Sömürgecilere bağlı veya onların hegamonyasında Kürdlere düşman bazı kesimler de var. Bunlar üstelik ezilenden yana maske takmışlar, sol, sosyalist, aydın, yazar, çizer sömürgecilerin yapamadığını, bir işbölümü çerçevesinde yapmaya çalışıyorlar. İsimlerini zikretmeye gerek yok. Onlar kendilerini bilir ve gocunurlar.
Newroz Kürd bayramı değil, çünkü “ bizim köyde kutlanmıyordu”. Ne kadar açıklayıcı... Ya da bir başkası, önce “Midyat Kürd şehri değildir” diyor. Sonra, “ama etrafında veya civarında çok sayıda Kürd köyü var”... (En azından “Kürd yoktur” demiyor. Buna da “şükür”) Eskiden Newrozu Kürdlerin kutladıklarını görmemiş. Kendisi ne kadar “eski” ise varın siz düşünün...Belki de Nuh’tan öncedir..
Peki biz Kürdüz “bizim köyde de kutlanıyordu”. Üstelik adına “sultan Newroz” diyorlardı. Bir bayram havasında geçerdi. Lokma dağıtılır.. şenlikler yapılır..insanlar güzel kıyafetlerini giyer,ziyafetler çekilir vs vs Şimdi ne olacak?

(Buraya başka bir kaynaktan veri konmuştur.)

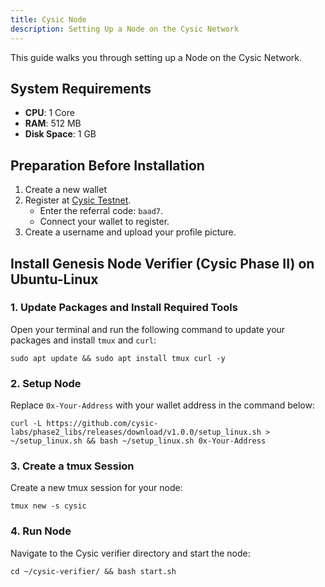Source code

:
 ```yaml
---
title: Cysic Node
description: Setting Up a Node on the Cysic Network
---
```


This guide walks you through setting up a Node on the Cysic Network.

## System Requirements

- **CPU**: 1 Core
- **RAM**: 512 MB
- **Disk Space**: 1 GB

## Preparation Before Installation

1. Create a new wallet
2. Register at [Cysic Testnet](https://testnet.cysic.xyz/m/).
   - Enter the referral code: `baad7`.
   - Connect your wallet to register.
3. Create a username and upload your profile picture.

## Install Genesis Node Verifier (Cysic Phase II) on Ubuntu-Linux

### 1. Update Packages and Install Required Tools

Open your terminal and run the following command to update your packages and install `tmux` and `curl`:

```
sudo apt update && sudo apt install tmux curl -y
```

### 2. Setup Node

Replace `0x-Your-Address` with your wallet address in the command below:
```
curl -L https://github.com/cysic-labs/phase2_libs/releases/download/v1.0.0/setup_linux.sh > ~/setup_linux.sh && bash ~/setup_linux.sh 0x-Your-Address
```

### 3. Create a tmux Session

Create a new tmux session for your node:
```
tmux new -s cysic
```

### 4. Run Node

Navigate to the Cysic verifier directory and start the node:
```
cd ~/cysic-verifier/ && bash start.sh
```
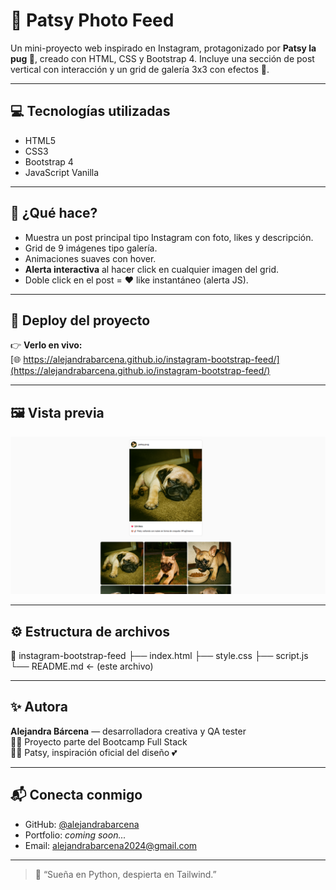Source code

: # 🐶 Patsy Photo Feed

Un mini-proyecto web inspirado en Instagram, protagonizado por **Patsy la pug 🐾**, creado con HTML, CSS y Bootstrap 4. Incluye una sección de post vertical con interacción y un grid de galería 3x3 con efectos 💖.

---

## 💻 Tecnologías utilizadas

- HTML5
- CSS3
- Bootstrap 4
- JavaScript Vanilla

---

## 📸 ¿Qué hace?

- Muestra un post principal tipo Instagram con foto, likes y descripción.
- Grid de 9 imágenes tipo galería.
- Animaciones suaves con hover.
- **Alerta interactiva** al hacer click en cualquier imagen del grid.
- Doble click en el post = ❤️ like instantáneo (alerta JS).

---

## 🚀 Deploy del proyecto

👉 **Verlo en vivo:**  
[🌐 https://alejandrabarcena.github.io/instagram-bootstrap-feed/](https://alejandrabarcena.github.io/instagram-bootstrap-feed/)

---

## 🖼️ Vista previa

![Vista previa de Patsy Feed](https://github.com/alejandrabarcena/instagram-bootstrap-feed/blob/main/vistaprevia.png)

---

## ⚙️ Estructura de archivos

📁 instagram-bootstrap-feed
├── index.html
├── style.css
├── script.js
└── README.md ← (este archivo)


---

## ✨ Autora

**Alejandra Bárcena** — desarrolladora creativa y QA tester  
👩‍💻 Proyecto parte del Bootcamp Full Stack  
🐕‍🦺 Patsy, inspiración oficial del diseño 💕

---

## 📬 Conecta conmigo

- GitHub: [@alejandrabarcena](https://github.com/alejandrabarcena)
- Portfolio: _coming soon..._
- Email: alejandrabarcena2024@gmail.com

---

> 💬 “Sueña en Python, despierta en Tailwind.”

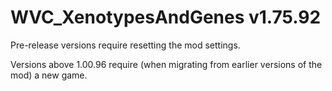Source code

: # WVC_XenotypesAndGenes v1.75.92
 
Pre-release versions require resetting the mod settings.

Versions above 1.00.96 require (when migrating from earlier versions of the mod) a new game.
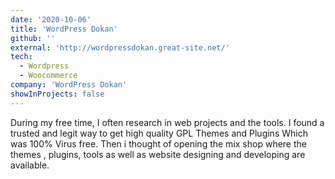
```yaml
---
date: '2020-10-06'
title: 'WordPress Dokan'
github: ''
external: 'http://wordpressdokan.great-site.net/'
tech:
  - Wordpress
  - Woocommerce
company: 'WordPress Dokan'
showInProjects: false
---
```


During my free time, I often research in web projects and the tools. I found a trusted and legit way to get high quality GPL Themes and Plugins Which was 100% Virus free. Then i thought of opening the mix shop where the themes , plugins, tools as well as website designing and developing are available.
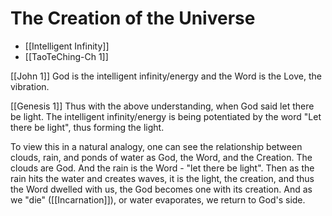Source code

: # The Creation of the Universe

- [[Intelligent Infinity]]
- [[TaoTeChing-Ch 1]]

[[John 1]]
God is the intelligent infinity/energy and the Word is the Love, the vibration. 

[[Genesis 1]]
Thus with the above understanding, when God said let there be light. The intelligent infinity/energy is being potentiated by the word "Let there be light", thus forming the light.

To view this in a natural analogy, one can see the relationship between clouds, rain, and ponds of water as God, the Word, and the Creation. The clouds are God. And the rain is the Word - "let there be light". Then as the rain hits the water and creates waves, it is the light, the creation, and thus the Word dwelled with us, the God becomes one with its creation. And as we "die" ([[Incarnation]]), or water evaporates, we return to God's side.
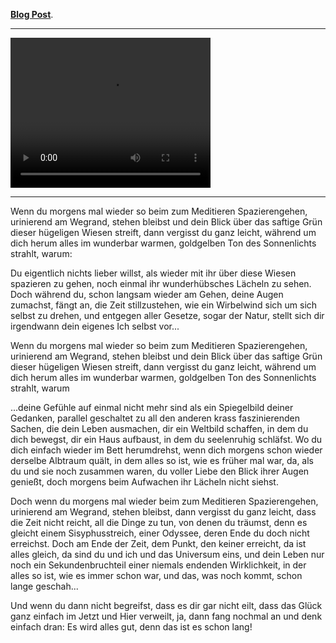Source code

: [**Blog Post**](https://javascript.moe/de/blog/spiegelbild-der-gedanken-godsdhh8pdkr1pi5hbhu3gal?ui=0).

---

<video width="320" height="240" controls>
  <source src="https://strapi.javascript.moe/uploads/wenndumorgens_94908c585b.mp4" type="video/mp4">
</video>

---


Wenn du morgens mal wieder so beim zum Meditieren Spazierengehen, urinierend am Wegrand, stehen bleibst und dein Blick über das saftige Grün dieser hügeligen Wiesen streift, dann vergisst du ganz leicht, während um dich herum alles im wunderbar warmen, goldgelben Ton des Sonnenlichts strahlt, warum:

Du eigentlich nichts lieber willst, als wieder mit ihr über diese Wiesen spazieren zu gehen, noch einmal ihr wunderhübsches Lächeln zu sehen. Doch während du, schon langsam wieder am Gehen, deine Augen zumachst, fängt an, die Zeit stillzustehen, wie ein Wirbelwind sich um sich selbst zu drehen, und entgegen aller Gesetze, sogar der Natur, stellt sich dir irgendwann dein eigenes Ich selbst vor...

Wenn du morgens mal wieder so beim zum Meditieren Spazierengehen, urinierend am Wegrand, stehen bleibst und dein Blick über das saftige Grün dieser hügeligen Wiesen streift, dann vergisst du ganz leicht, während um dich herum alles im wunderbar warmen, goldgelben Ton des Sonnenlichts strahlt, warum

...deine Gefühle auf einmal nicht mehr sind als ein Spiegelbild deiner Gedanken, parallel geschaltet zu all den anderen krass faszinierenden Sachen, die dein Leben ausmachen, dir ein Weltbild schaffen, in dem du dich bewegst, dir ein Haus aufbaust, in dem du seelenruhig schläfst. Wo du dich einfach wieder im Bett herumdrehst, wenn dich morgens schon wieder derselbe Albtraum quält, in dem alles so ist, wie es früher mal war, da, als du und sie noch zusammen waren, du voller Liebe den Blick ihrer Augen genießt, doch morgens beim Aufwachen ihr Lächeln nicht siehst.

Doch wenn du morgens mal wieder beim zum Meditieren Spazierengehen, urinierend am Wegrand, stehen bleibst, dann vergisst du ganz leicht, dass die Zeit nicht reicht, all die Dinge zu tun, von denen du träumst, denn es gleicht einem Sisyphusstreich, einer Odyssee, deren Ende du doch nicht erreichst. Doch am Ende der Zeit, dem Punkt, den keiner erreicht, da ist alles gleich, da sind du und ich und das Universum eins, und dein Leben nur noch ein Sekundenbruchteil einer niemals endenden Wirklichkeit, in der alles so ist, wie es immer schon war, und das, was noch kommt, schon lange geschah...

Und wenn du dann nicht begreifst, dass es dir gar nicht eilt, dass das Glück ganz einfach im Jetzt und Hier verweilt, ja, dann fang nochmal an und denk einfach dran: Es wird alles gut, denn das ist es schon lang!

Arap istilası başladığı zaman, Arap boyunduruğu altında Newroz kutlanabilir mi? Bugünkü İslam Devletinin (IŞİD) Şengali işgalini gözönüne getirin...
Newroz, Kürd toplum hafızasında canlı ve yaşıyor. Hem sözlü, hem de yazılı kaynaklarda var. Şiirlerde, şarkılarda, destanlarda... İnsan bir şey demeden önce doğru ve yanlış olduğunu tartmalı, araştırmalı, İnsanın ağzından çıkanı kulağı duymalı.. Şimdi oturup mitolojiden başlayarak, tarihten örneklerle izah etmenin hiç bir anlamı yok.
Kürdlerin en ünlü ve bilinen destanı Mem u Zin’dir. 11. Bölümde Ehmed e Xani, Newroz ritüelini 5-10 sayfada uzun uzun anlattığını söylersen, birileri hemen ikna mı olacak:
“Pîrozkirina Newroz û Sersalê
......
Zanayê miemmerê kuhensal
Ev renge he go jibo me ehwal
Go: Adetê pêşîyê zemanan
Evbû li hemî cî-yû mekanan:
Weqtê wekû şehsivarê xawer
Tehwîl-i di kir di mahe Azer
Yanî ku di hate bircê Sersal
Qet kes ne di ma di mesken û mal
Bîlcimle di çûne der ji malan
Hetta di gîhîşte pîr û kalan
Roja ku di bûye îd û newroz
Tazîmê jibo dema dilefroz
......”
Ve devam ediyor.
Klasik Kürd edebiyatından günümüze kadar, Newroz üzerine şiir yazmayan Kürd şairi var mı? Kürd halkının Newroz üzerine ne kadar şarkı ve marşı var. Kürd başkaldırıları da Newroz’a denk getirilir. Tarihe bakın.
Sömürgecilerin “ inkar ve imha” politikası sürüyor. Birileri Kürdleri ulusal bağımsız devlet hedefinden, birileri de Kürdleri milli kültürel değerlerinden yalıtmaya çalışıyor. Bunların hevesleri kursaklarında kalacak.
Sil baştan tekrar başa dönmek, Kürdlerde ulusal tarih bilincini silmek ham hayaldir.
Newroz ateşi sömürgecilerle birlikte dalkavukları da yakacak!